Dat tieners niet altijd de gevaren overzien, blijkt wel uit het volgende verhaal van Nico. "Duitsland schoot V1 raketten op Engeland. Eén was hier in Loosduinen neergestort. Na de oorlog gingen wij, jongens van 15 jaar, naar die V1, zo groot als mijn huiskamer. De dynamiet hakten we los en staken we buiten aan. Het brandde alleen. Toen bedachten we om in de V1 zelf een vuurtje te maken. Hakken en vuur maken. Wij eruit met een rotgang, de greppel in. Ineens een ontploffing.
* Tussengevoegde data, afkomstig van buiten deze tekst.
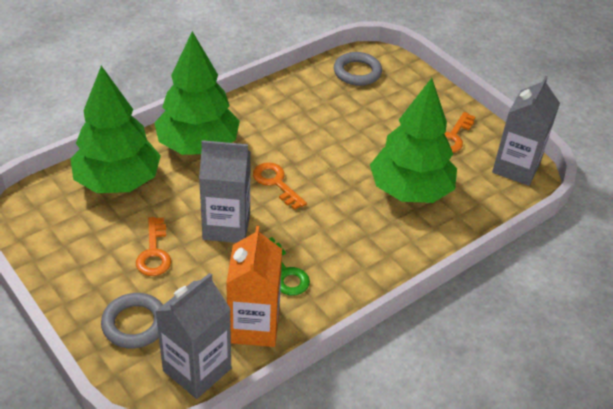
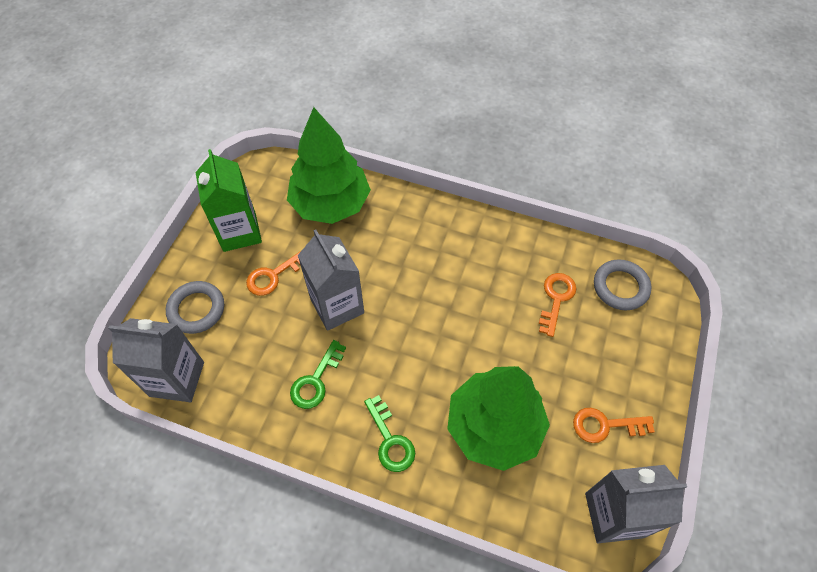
camera: 60 degrees right, 15 degrees up
(80, 255) = (239, 232): none -> green carton
(198, 145) = (413, 228): green tree -> none
(254, 326) = (243, 392): orange carton -> none
(276, 183) = (414, 311): orange key -> orange key (556, 299)
(375, 252) = (390, 440): none -> green key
Alle Loosduiners zaten ineens zonder glas en wij hadden dagen dove oren."
En of ze er iets van hadden geleerd..."Iets later kwam ik met twintig magnesiumbuizen thuis. Legde ze onder de vloer van ons huis. Mijn moeder was bang voor ontploffing en belde de politie. Militairen brachten de buizen in een kruiwagen naar het politiebureau. Die werd omgekeerd. De mensen daar zetten het op een lopen", vertelt Nico lachend. "Er gebeurde nooit wat, dus dit was leuk. Magnesium staken wij ook aan en daar trokken wij lijnen mee. Dan liep het vuur door. Een mooi gezicht."

'Vissen'

"Waar nu camping Ockenburg is, liep een sloot. Aan de andere kant lagen de Duitsers in bunkers. Ze gooiden later machinegeweren en handgranaten in de sloot. Voor mensen die een geweer wilden hebben gingen wij op blote voeten de sloot in. Zo haalde je een revolver, handgranaat of machinegeweer naar boven. Ene Koos kocht alles op. Wij wilden wel ‘vissen' want zo hadden we wat centen."
Mooie herinneringen had Nico later ook aan de Westlandse Stoomweg Maatschappij. "Locomotiefjes vervoerden groenten van de Haagweg door naar Monster. Soms kon je meerijden. Het onderhoud deed ik samen met de smid, een kunstenaar. Qua creativiteit heb ik toen veel ervaring opgedaan. Daardoor heb ik later met mijn gezin een boot kunnen bouwen die ik naar mijn moeder heb vernoemd."
"Nico, een man om van de houden”, sluit Betsy af.